## 本文
※ ※ ※
弁護士の阿弥陀池

第356号 弁護士の阿弥陀池

お正月気分で好きな落語を紹介します。バカバカしい話が好きです。「阿弥陀が池」という名前の池があるんですが、その池の名前を使ったダジャレの話です。悪事が露見して、「誰にそそのかされたのか?」と聞かれた男が、「阿弥陀が行けといいました」と答えるというのが、話の主軸なんです。私の文章を読んでも、「このおやじギャグのどこが笑えるんだ?」と思われるでしょうが、私は桂枝雀の高座で2回聞き、2回とも爆笑しました。「落語は何を聴くかではなく、誰を聞くかだ」というのは本当です。正月早々、無理やり考えてみますと、「阿弥陀が行けと言いました」というのは、キリスト教の「全て神の御心のままに」みたいで、とても良いのです。刑事裁判でも、背後関係を追及されることはよくあります。共犯者たちが、自分が助かろうとして、お互いに相手が主犯だということはよくあります。自分は、強く言われてやむを得ず加わったというのですね。裁判官から、「誰に言われてやったのか?」と聞かれたら、罪を他人に着せようとしないで、「阿弥陀が行けと言いました」と答えた方がましな気もします。落語好きな判事なら、刑を心持ち軽くしてくれるかもしれません。 落語には、知ったかぶりする人の話もよくあります。「酢豆腐」なんて好きでした。知ったかぶりをする若旦那に、腐って酸っぱくなった豆腐を「舶来物です」と騙して食べさせる話です。若旦那は、「これは酢豆腐というもので、西洋では上物です」と知ったかぶりをして、腐った豆腐を食べてしまう。この落語は本当に耳が痛い。実は私も、「知らない」とは言えない人間です。若い頃、青カビのチーズを初めて食べたとき、「これは美味しい!」と、心にもないことを言ってました。
※ ※ ※
## 与えられた情報

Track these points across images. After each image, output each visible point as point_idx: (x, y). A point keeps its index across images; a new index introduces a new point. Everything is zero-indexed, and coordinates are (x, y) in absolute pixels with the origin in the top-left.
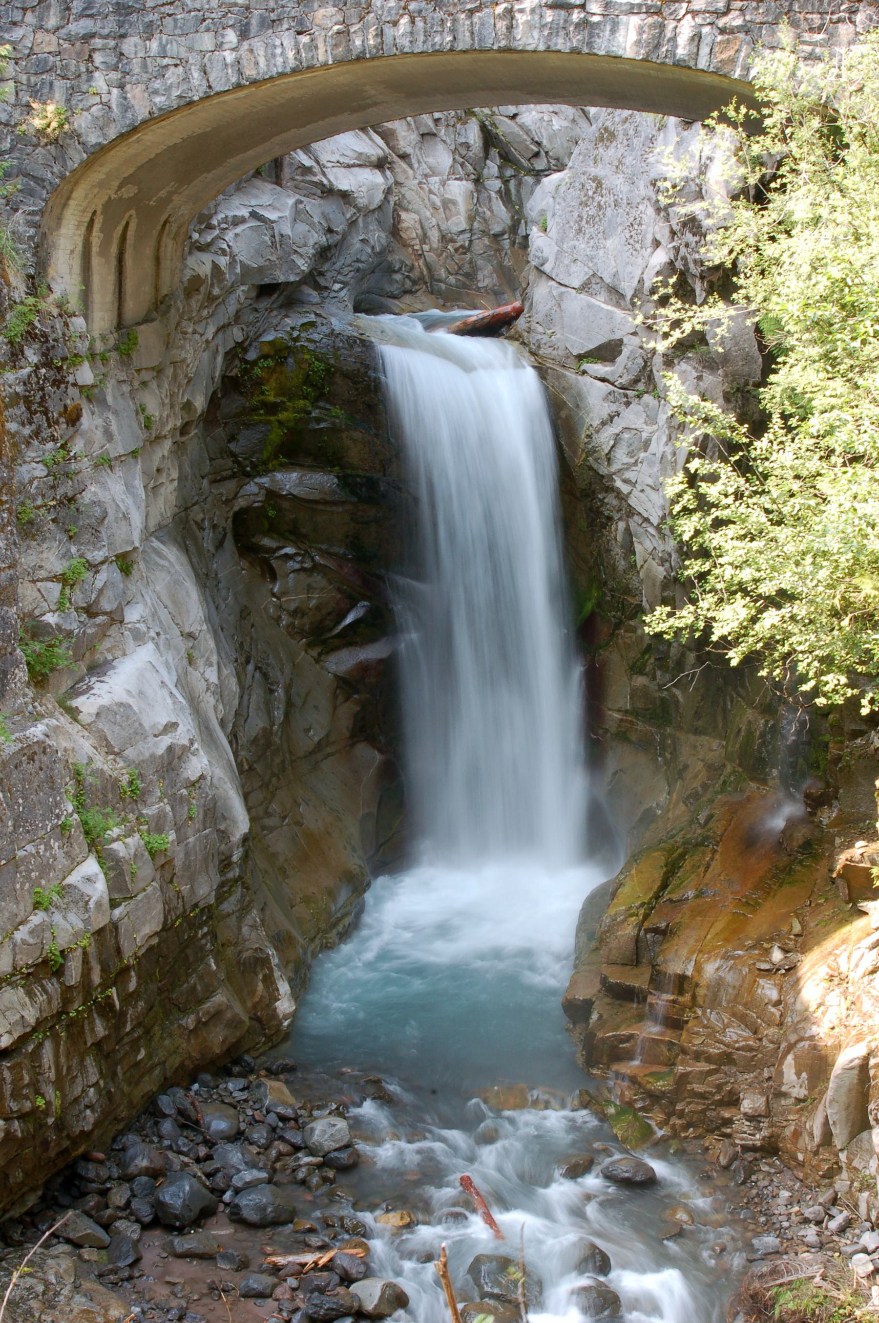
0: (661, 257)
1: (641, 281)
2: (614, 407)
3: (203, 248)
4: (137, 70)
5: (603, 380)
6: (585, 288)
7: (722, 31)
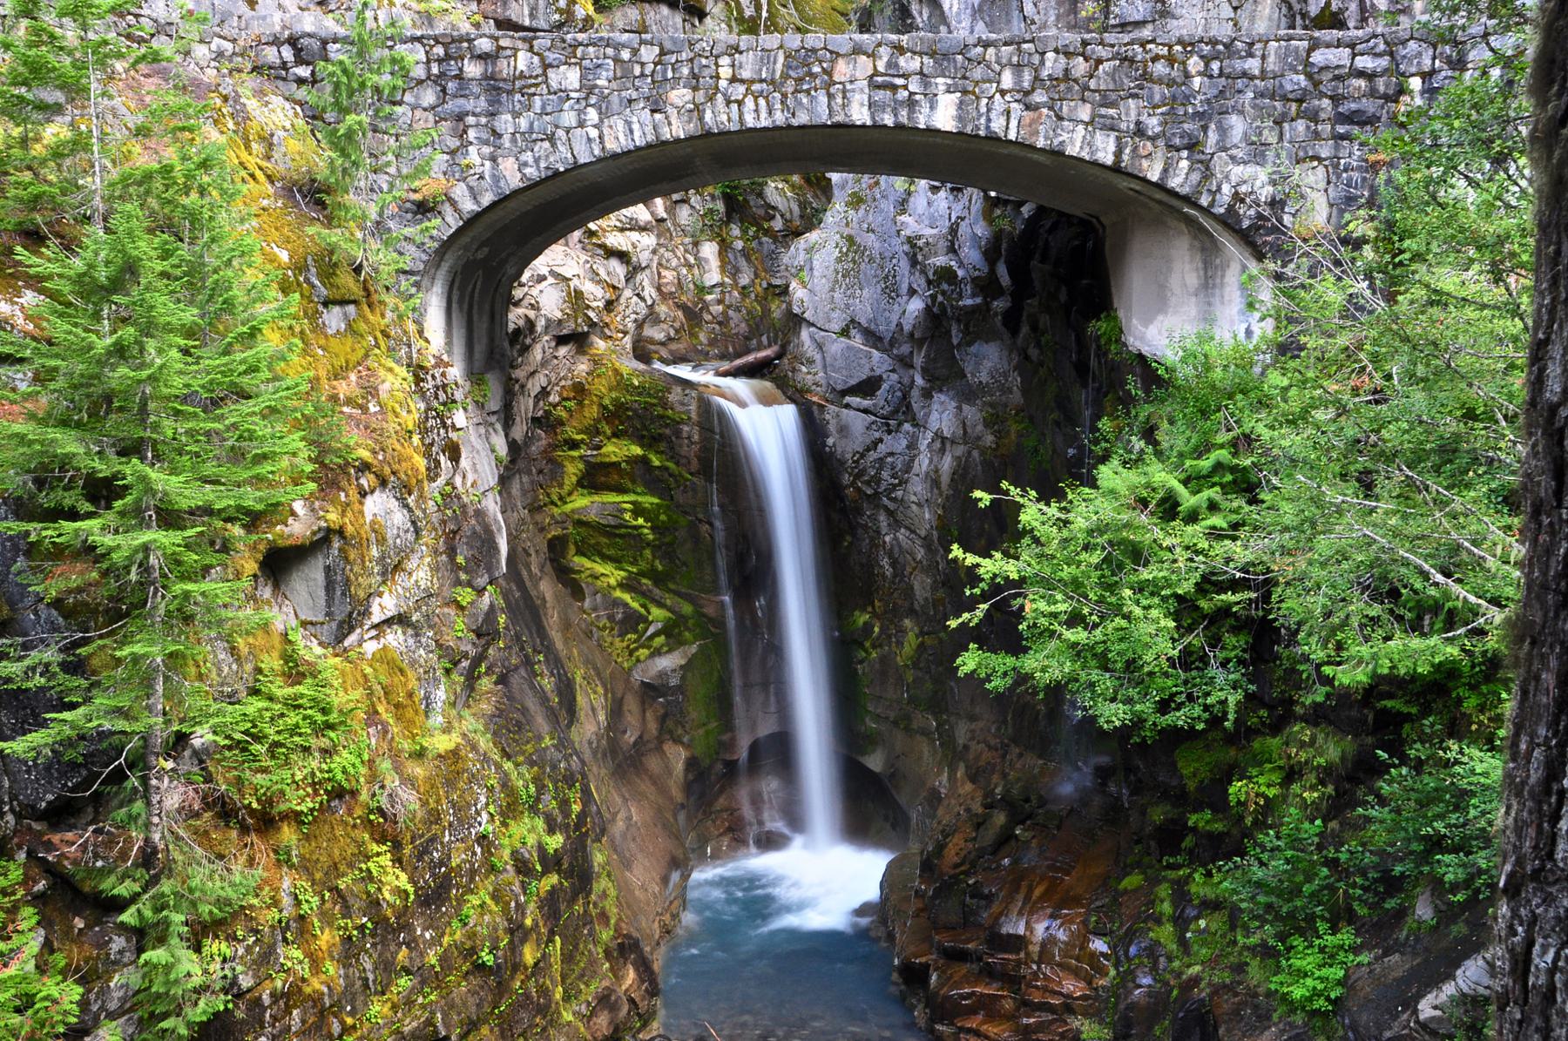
0: (916, 306)
1: (899, 325)
2: (877, 435)
3: (517, 304)
4: (507, 145)
5: (865, 411)
6: (844, 332)
7: (1028, 107)
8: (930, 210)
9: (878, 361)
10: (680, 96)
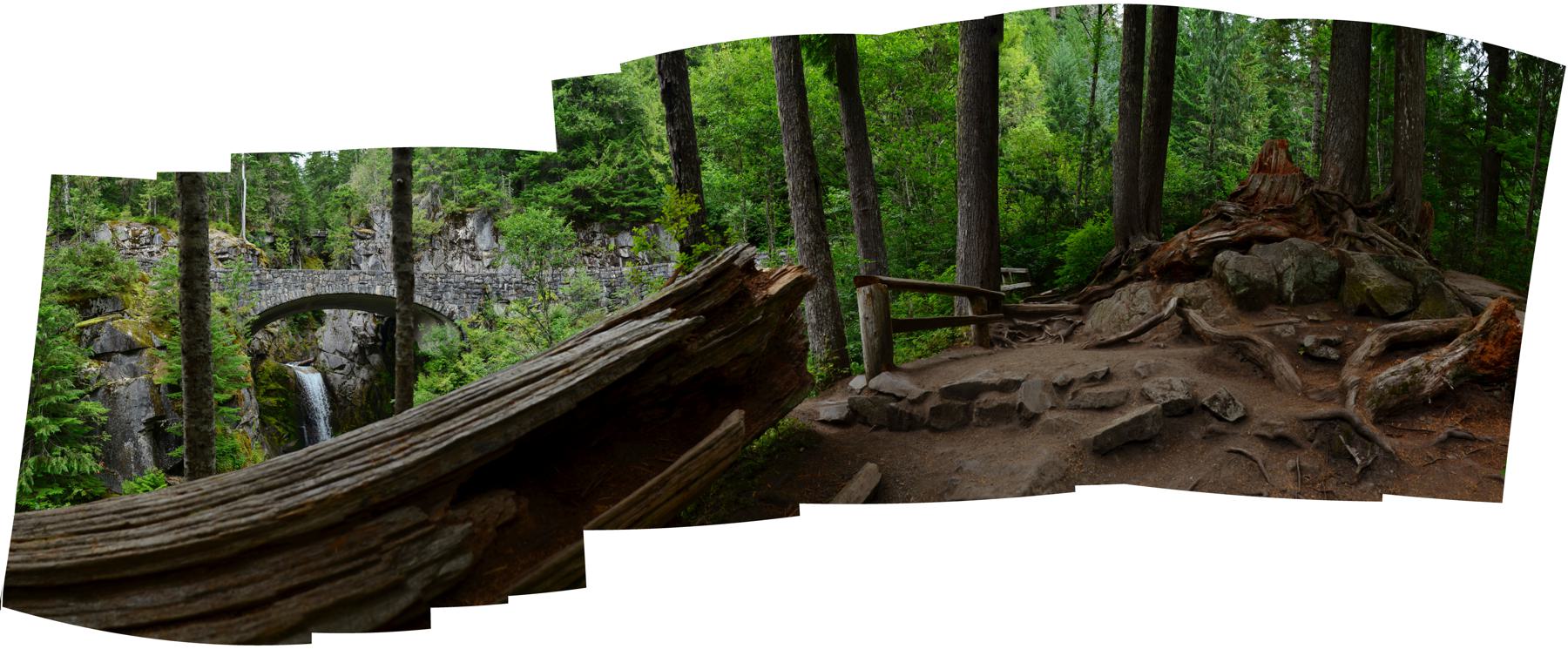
8: (359, 319)
9: (345, 361)
10: (309, 285)
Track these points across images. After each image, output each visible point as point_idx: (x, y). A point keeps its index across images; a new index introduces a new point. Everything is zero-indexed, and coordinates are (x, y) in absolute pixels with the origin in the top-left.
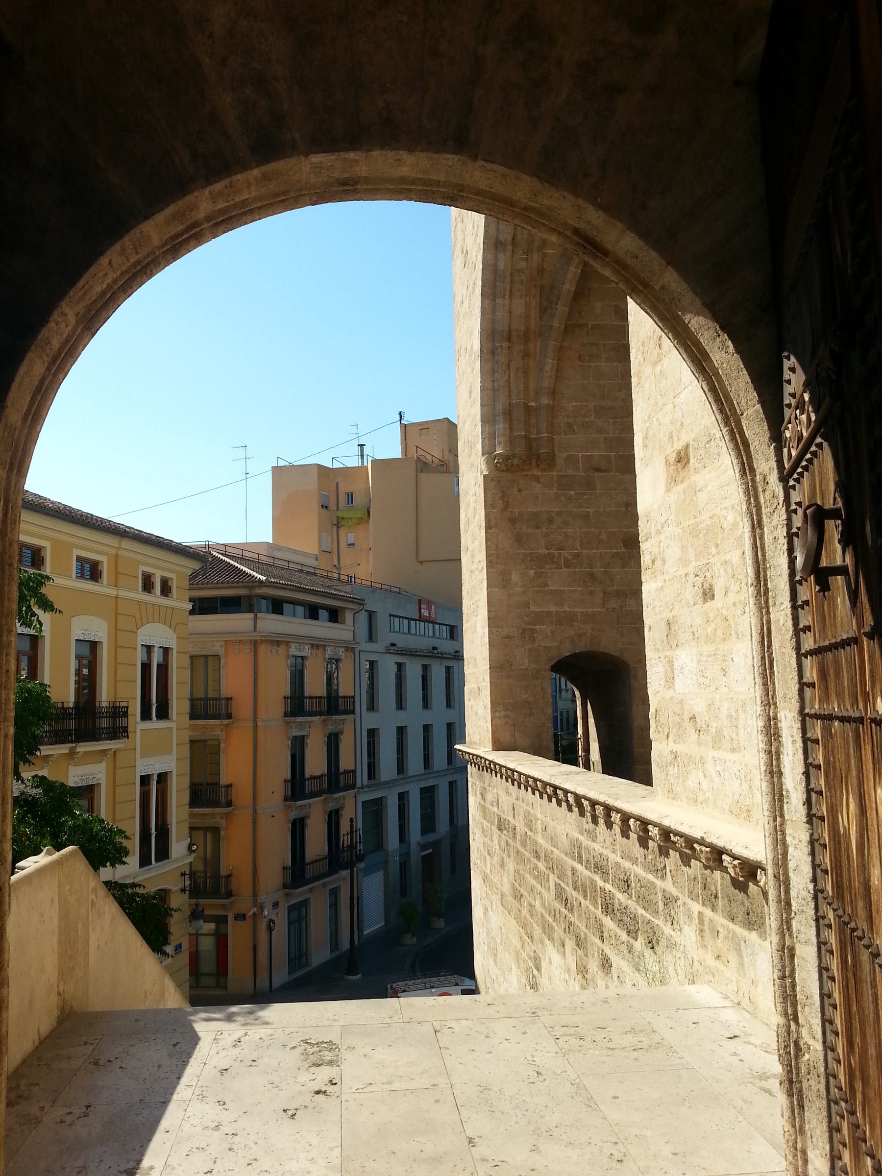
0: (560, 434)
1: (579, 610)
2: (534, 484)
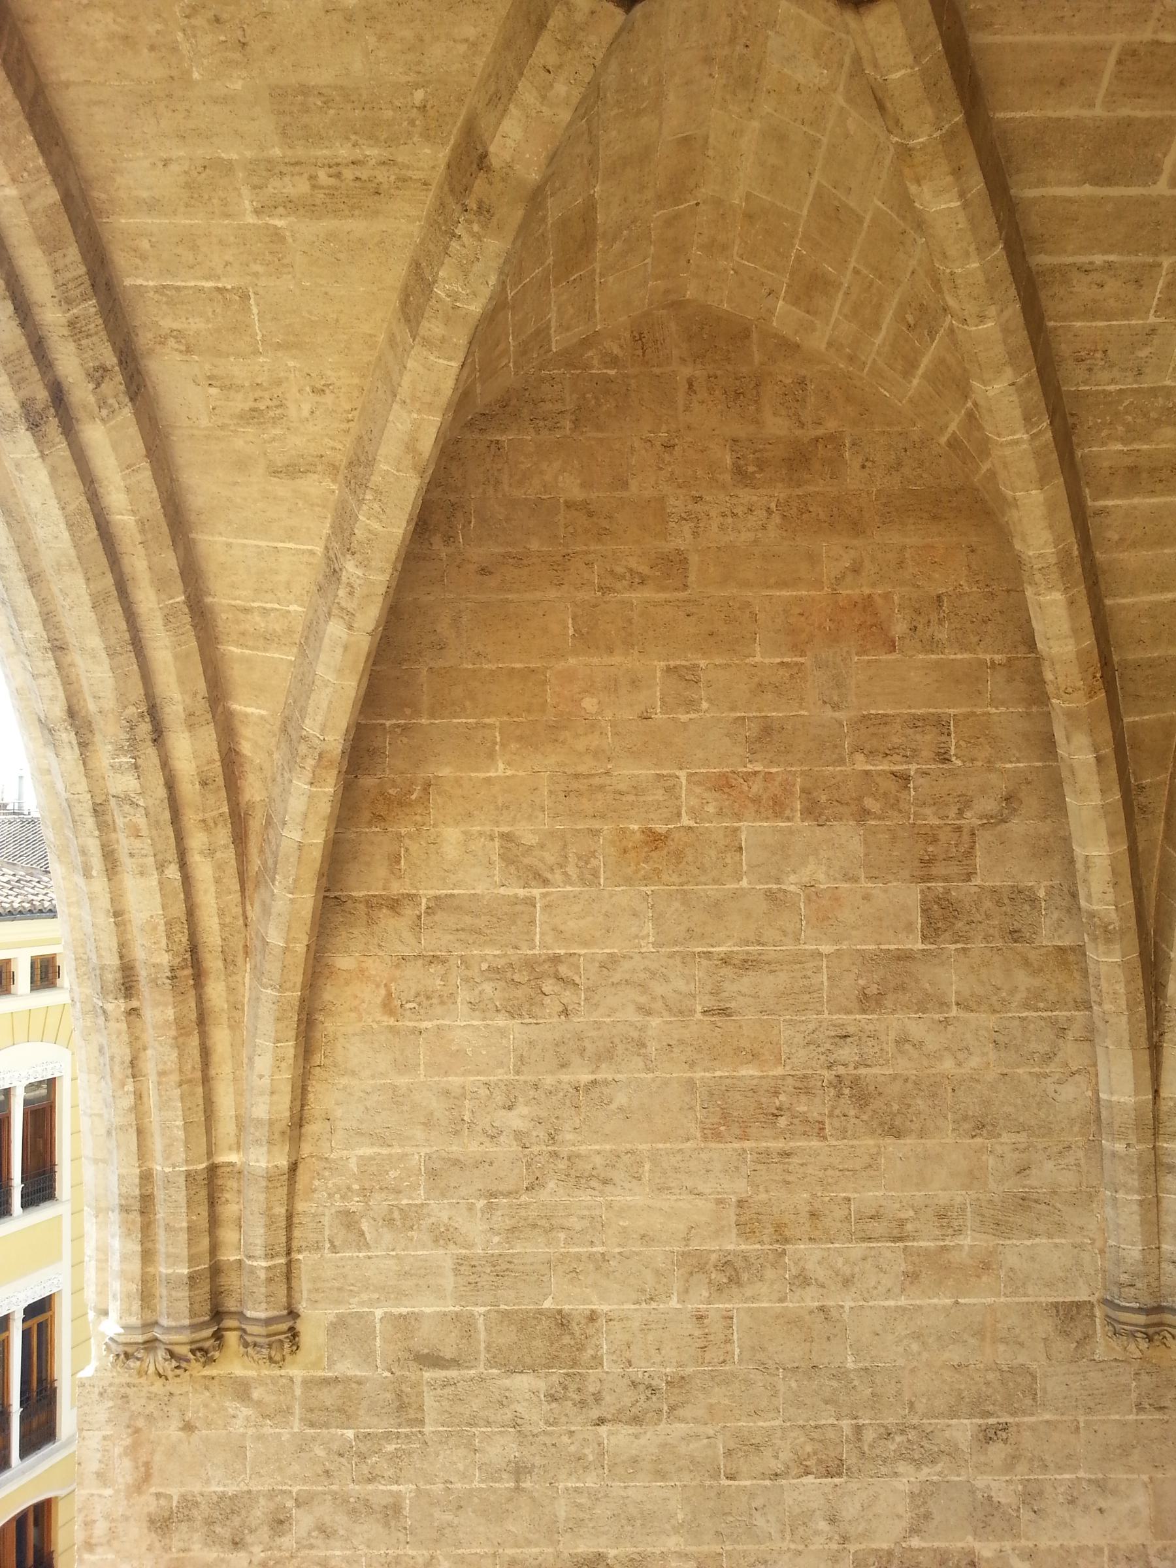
※ ※ ※
## 設定課題
本文によると、筆者は桂枝雀の高座でこの落語を何回聞き、そのときどうだったか答えなさい。 項目は使わなくても解けます。

## 問題の解答
2回聞き、2回とも爆笑しました。